_Problem_
Please quote exactly the lines below from the line containing "#305b95; stroke: #a8bbd7" to the line containing "#1f4e8c; stroke-width: 28", both lines included, and nothing else.

_The data_
──────────────────────────────
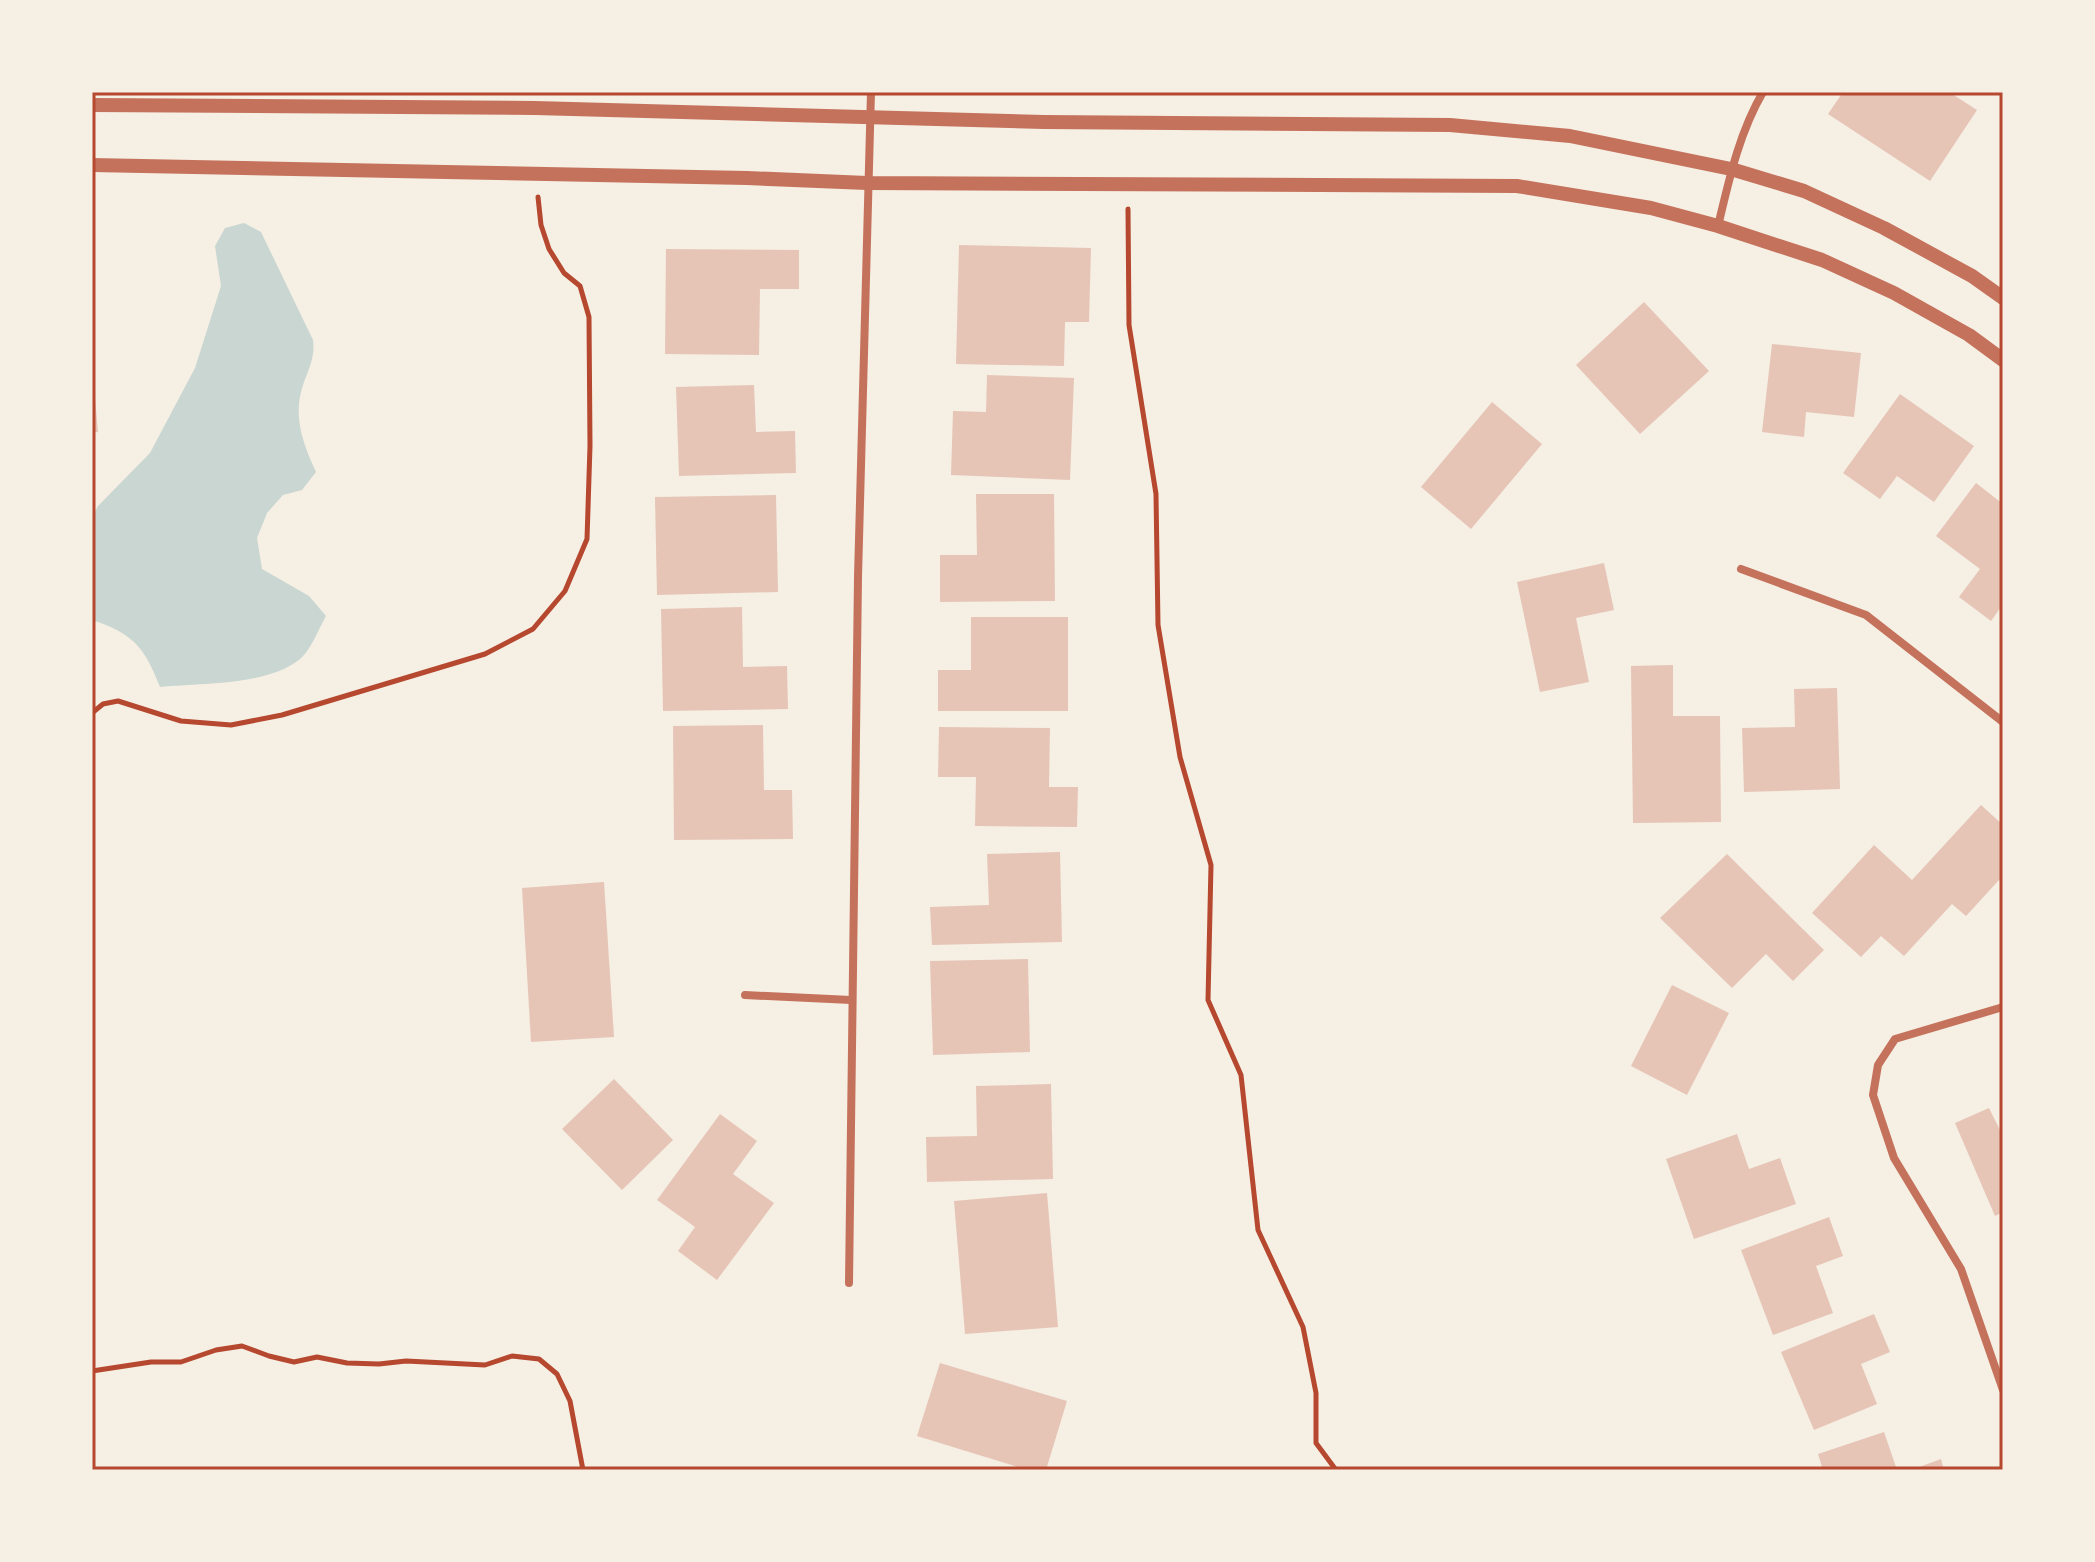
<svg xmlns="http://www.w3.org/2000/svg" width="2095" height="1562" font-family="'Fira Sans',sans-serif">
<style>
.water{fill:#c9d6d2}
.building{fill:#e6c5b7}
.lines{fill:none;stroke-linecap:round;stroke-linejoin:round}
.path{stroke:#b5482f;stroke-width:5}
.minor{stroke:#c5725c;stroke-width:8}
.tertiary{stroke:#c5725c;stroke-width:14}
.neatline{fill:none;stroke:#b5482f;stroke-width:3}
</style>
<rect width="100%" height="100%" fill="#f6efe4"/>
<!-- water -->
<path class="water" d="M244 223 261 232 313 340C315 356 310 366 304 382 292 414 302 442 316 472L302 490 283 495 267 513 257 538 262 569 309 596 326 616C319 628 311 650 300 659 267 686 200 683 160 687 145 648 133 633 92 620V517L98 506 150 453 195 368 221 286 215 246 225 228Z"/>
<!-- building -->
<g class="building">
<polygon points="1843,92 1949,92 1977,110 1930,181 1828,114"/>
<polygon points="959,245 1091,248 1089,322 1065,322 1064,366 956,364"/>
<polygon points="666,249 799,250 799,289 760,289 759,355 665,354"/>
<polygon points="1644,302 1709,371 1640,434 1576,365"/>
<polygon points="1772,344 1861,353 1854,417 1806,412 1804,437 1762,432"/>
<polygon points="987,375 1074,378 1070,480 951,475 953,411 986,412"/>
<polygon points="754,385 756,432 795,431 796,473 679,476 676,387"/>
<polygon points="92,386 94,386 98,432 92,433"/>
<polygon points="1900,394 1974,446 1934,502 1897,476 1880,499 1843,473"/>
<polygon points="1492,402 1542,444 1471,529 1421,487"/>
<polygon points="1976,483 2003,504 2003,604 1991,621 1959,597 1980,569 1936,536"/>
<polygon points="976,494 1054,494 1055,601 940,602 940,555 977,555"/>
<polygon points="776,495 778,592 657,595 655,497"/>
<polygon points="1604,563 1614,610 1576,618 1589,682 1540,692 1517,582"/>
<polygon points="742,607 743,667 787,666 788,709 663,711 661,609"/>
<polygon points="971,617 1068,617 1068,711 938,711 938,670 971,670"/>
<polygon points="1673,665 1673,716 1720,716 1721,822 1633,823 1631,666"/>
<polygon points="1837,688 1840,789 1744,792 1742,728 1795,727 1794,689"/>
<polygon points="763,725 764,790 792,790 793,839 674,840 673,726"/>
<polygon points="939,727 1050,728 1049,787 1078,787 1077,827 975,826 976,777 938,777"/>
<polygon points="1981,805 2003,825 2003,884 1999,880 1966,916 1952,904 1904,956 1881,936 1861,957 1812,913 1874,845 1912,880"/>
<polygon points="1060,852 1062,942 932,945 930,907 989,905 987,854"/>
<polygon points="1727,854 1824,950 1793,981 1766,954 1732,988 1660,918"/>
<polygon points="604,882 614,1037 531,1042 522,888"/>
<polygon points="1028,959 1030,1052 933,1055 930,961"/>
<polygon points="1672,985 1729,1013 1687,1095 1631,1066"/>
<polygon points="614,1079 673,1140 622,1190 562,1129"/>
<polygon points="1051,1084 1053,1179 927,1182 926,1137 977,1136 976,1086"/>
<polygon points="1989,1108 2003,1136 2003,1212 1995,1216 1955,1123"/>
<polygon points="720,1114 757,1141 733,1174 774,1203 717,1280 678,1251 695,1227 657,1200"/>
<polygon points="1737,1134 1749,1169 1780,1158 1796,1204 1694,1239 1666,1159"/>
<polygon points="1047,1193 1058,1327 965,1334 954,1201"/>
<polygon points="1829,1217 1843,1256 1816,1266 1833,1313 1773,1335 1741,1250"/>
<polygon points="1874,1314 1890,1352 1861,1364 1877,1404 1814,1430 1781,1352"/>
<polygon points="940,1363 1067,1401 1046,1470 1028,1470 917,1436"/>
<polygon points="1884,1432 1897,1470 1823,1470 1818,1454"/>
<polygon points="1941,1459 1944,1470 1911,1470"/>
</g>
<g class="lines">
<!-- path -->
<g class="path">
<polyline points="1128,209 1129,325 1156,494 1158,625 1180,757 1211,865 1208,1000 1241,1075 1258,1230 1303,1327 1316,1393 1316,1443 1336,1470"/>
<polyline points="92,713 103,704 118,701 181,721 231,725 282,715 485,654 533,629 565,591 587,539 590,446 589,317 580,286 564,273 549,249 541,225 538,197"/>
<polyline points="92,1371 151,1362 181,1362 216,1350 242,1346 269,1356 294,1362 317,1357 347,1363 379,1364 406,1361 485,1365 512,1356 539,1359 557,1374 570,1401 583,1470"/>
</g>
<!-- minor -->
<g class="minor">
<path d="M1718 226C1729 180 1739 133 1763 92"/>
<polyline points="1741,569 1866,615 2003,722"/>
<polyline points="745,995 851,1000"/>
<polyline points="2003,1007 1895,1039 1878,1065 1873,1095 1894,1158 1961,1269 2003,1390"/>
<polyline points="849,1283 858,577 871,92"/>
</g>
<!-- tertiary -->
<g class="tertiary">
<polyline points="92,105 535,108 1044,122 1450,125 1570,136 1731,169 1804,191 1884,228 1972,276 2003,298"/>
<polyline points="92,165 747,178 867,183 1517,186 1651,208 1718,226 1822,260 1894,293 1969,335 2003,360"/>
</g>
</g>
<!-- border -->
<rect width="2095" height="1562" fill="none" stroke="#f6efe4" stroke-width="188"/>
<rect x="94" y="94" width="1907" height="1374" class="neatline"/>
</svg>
──────────────────────────────
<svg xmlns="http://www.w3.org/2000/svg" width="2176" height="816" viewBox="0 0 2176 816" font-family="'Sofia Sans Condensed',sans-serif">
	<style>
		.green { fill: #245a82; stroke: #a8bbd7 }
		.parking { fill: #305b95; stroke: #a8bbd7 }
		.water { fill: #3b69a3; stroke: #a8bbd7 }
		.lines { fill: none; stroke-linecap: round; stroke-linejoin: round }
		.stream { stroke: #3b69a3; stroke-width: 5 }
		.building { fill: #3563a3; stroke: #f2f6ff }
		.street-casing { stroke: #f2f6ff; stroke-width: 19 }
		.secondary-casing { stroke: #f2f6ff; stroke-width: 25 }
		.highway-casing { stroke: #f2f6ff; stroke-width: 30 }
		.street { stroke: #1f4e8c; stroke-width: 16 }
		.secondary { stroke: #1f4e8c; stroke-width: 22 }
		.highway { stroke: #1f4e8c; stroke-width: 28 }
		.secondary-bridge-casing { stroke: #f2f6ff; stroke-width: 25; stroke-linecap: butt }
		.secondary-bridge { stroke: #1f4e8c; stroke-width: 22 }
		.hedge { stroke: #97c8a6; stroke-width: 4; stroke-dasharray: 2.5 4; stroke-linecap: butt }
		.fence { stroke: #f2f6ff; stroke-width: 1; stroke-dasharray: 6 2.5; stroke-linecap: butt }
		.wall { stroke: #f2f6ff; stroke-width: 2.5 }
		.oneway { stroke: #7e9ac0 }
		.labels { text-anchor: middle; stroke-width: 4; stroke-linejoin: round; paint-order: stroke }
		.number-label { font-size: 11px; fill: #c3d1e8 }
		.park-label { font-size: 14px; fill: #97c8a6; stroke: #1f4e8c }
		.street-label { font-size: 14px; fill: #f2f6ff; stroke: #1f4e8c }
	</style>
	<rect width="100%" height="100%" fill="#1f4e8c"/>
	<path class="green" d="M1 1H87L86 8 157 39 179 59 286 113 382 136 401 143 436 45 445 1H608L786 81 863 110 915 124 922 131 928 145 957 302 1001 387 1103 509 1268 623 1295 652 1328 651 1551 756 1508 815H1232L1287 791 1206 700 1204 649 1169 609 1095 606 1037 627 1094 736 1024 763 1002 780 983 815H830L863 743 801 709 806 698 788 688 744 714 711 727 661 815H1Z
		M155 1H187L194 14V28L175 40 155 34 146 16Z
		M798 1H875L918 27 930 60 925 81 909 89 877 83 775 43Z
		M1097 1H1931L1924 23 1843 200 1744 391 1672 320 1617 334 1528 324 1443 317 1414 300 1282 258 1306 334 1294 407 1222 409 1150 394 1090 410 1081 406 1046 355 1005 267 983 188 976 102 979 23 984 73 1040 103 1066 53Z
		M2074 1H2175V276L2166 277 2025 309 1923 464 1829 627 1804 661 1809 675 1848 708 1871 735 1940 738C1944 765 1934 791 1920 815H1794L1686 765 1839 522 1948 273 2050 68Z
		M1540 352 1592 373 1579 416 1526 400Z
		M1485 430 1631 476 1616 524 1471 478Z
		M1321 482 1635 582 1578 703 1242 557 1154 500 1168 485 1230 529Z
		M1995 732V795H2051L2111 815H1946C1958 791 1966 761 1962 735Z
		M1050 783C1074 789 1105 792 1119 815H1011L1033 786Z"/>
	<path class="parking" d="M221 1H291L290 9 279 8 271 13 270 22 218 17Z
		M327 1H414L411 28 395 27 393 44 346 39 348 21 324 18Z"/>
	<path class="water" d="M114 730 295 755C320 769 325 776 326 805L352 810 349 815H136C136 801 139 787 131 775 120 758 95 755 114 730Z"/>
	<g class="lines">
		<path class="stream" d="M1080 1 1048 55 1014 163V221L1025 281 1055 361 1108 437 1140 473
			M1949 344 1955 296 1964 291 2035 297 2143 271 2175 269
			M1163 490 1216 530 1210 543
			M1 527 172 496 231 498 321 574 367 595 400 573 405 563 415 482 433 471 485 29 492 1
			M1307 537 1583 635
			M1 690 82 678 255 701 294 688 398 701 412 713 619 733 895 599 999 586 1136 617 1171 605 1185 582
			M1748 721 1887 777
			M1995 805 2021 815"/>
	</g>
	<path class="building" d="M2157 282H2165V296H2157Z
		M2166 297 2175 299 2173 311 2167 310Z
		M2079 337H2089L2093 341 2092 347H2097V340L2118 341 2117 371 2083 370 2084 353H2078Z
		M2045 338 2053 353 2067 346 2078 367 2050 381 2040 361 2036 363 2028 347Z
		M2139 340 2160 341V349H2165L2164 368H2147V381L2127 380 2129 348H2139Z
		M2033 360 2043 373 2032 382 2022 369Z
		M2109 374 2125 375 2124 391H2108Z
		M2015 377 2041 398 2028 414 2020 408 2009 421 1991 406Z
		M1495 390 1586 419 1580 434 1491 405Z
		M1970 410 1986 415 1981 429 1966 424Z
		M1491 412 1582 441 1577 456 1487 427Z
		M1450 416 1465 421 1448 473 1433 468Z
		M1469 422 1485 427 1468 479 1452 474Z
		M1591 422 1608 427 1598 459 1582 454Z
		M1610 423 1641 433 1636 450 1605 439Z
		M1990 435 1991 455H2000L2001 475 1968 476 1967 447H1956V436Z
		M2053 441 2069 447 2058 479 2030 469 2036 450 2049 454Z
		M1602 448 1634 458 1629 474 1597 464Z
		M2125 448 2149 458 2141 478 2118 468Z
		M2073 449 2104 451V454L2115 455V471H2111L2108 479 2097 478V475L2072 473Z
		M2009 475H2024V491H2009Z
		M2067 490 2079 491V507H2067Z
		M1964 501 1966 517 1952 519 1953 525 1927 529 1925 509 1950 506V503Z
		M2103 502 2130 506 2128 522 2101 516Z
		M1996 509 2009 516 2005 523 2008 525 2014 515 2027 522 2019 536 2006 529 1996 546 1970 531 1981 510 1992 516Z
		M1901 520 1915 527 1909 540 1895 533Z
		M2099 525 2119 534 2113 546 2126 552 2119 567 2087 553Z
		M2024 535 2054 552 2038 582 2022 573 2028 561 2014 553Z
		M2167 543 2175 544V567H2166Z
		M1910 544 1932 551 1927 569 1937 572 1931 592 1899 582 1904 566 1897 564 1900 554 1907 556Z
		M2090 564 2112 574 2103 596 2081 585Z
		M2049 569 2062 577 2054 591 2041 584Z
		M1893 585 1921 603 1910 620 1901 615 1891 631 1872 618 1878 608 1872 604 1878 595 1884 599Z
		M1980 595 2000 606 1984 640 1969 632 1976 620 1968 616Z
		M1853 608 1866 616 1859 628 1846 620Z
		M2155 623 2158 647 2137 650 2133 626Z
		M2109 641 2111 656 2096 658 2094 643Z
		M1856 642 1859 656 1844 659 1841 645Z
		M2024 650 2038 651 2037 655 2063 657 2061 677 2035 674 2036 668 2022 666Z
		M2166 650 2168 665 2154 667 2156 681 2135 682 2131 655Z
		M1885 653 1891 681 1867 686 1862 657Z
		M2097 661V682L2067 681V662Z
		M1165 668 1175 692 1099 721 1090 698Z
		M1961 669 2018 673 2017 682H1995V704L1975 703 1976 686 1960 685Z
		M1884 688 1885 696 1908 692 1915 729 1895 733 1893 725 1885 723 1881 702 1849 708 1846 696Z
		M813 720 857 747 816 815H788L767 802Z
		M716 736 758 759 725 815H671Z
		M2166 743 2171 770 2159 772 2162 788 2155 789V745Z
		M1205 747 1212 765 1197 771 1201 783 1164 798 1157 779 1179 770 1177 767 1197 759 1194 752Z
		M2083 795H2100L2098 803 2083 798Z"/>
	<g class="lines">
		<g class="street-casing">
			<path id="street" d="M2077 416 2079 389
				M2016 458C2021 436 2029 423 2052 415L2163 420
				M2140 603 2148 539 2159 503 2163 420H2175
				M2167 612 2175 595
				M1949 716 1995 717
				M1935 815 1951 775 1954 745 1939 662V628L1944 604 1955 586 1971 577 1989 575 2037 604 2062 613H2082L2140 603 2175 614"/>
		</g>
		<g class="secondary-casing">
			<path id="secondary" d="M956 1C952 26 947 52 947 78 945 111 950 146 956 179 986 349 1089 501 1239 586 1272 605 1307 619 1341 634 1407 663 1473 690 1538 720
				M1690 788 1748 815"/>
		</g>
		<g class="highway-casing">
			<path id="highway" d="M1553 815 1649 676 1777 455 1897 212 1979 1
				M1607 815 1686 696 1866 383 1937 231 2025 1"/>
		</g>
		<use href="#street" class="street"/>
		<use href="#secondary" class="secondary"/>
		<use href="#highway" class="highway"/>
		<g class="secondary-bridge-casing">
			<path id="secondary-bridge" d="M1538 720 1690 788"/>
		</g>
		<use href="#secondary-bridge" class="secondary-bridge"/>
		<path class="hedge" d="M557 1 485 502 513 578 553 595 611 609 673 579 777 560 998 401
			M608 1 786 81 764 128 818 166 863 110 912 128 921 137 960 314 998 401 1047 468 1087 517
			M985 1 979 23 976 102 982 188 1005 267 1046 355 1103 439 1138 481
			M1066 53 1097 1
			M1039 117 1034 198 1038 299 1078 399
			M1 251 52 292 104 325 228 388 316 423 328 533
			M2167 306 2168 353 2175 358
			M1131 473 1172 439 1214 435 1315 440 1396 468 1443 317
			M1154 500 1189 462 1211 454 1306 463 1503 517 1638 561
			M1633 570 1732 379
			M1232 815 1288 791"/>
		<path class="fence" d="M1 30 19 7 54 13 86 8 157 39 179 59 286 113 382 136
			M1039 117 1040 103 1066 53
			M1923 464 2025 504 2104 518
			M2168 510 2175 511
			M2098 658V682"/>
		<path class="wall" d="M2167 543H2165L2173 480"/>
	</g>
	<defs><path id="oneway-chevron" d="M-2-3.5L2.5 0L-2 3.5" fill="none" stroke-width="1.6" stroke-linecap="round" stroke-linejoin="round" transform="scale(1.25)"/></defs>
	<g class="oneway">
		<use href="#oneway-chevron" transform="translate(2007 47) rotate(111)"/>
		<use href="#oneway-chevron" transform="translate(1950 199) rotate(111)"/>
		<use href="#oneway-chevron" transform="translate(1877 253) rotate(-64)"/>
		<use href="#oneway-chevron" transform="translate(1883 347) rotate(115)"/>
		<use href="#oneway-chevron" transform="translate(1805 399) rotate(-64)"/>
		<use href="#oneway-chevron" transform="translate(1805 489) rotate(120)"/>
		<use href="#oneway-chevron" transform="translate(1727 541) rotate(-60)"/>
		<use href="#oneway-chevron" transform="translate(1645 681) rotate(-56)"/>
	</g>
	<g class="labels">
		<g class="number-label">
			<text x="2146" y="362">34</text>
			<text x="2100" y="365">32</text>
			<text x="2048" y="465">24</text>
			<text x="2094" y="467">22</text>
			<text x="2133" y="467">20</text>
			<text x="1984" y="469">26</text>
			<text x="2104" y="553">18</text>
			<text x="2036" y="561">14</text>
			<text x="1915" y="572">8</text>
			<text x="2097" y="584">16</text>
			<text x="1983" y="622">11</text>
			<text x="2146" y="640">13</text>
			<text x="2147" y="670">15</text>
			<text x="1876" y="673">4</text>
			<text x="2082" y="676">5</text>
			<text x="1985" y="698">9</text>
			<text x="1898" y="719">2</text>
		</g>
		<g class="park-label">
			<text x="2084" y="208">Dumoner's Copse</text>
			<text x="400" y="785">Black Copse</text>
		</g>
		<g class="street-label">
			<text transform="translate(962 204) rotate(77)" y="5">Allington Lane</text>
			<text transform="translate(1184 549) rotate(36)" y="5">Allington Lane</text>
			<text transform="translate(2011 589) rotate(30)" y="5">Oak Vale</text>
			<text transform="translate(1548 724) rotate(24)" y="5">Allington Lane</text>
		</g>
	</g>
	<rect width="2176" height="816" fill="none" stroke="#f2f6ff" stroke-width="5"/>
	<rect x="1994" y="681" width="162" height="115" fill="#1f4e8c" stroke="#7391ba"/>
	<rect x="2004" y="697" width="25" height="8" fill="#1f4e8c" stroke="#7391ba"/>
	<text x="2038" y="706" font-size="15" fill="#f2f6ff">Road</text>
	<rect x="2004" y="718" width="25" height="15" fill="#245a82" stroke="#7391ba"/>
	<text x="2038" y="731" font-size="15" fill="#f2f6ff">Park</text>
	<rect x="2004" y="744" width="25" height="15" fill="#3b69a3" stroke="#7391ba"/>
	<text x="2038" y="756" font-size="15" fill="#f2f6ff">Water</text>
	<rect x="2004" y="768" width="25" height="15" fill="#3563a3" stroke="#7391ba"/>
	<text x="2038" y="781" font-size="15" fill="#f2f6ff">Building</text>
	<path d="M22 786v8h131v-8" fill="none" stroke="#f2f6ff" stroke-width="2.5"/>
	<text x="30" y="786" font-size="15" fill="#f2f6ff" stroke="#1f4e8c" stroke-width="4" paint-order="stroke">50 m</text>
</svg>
──────────────────────────────
_Written solution_
		.parking { fill: #305b95; stroke: #a8bbd7 }
		.water { fill: #3b69a3; stroke: #a8bbd7 }
		.lines { fill: none; stroke-linecap: round; stroke-linejoin: round }
		.stream { stroke: #3b69a3; stroke-width: 5 }
		.building { fill: #3563a3; stroke: #f2f6ff }
		.street-casing { stroke: #f2f6ff; stroke-width: 19 }
		.secondary-casing { stroke: #f2f6ff; stroke-width: 25 }
		.highway-casing { stroke: #f2f6ff; stroke-width: 30 }
		.street { stroke: #1f4e8c; stroke-width: 16 }
		.secondary { stroke: #1f4e8c; stroke-width: 22 }
		.highway { stroke: #1f4e8c; stroke-width: 28 }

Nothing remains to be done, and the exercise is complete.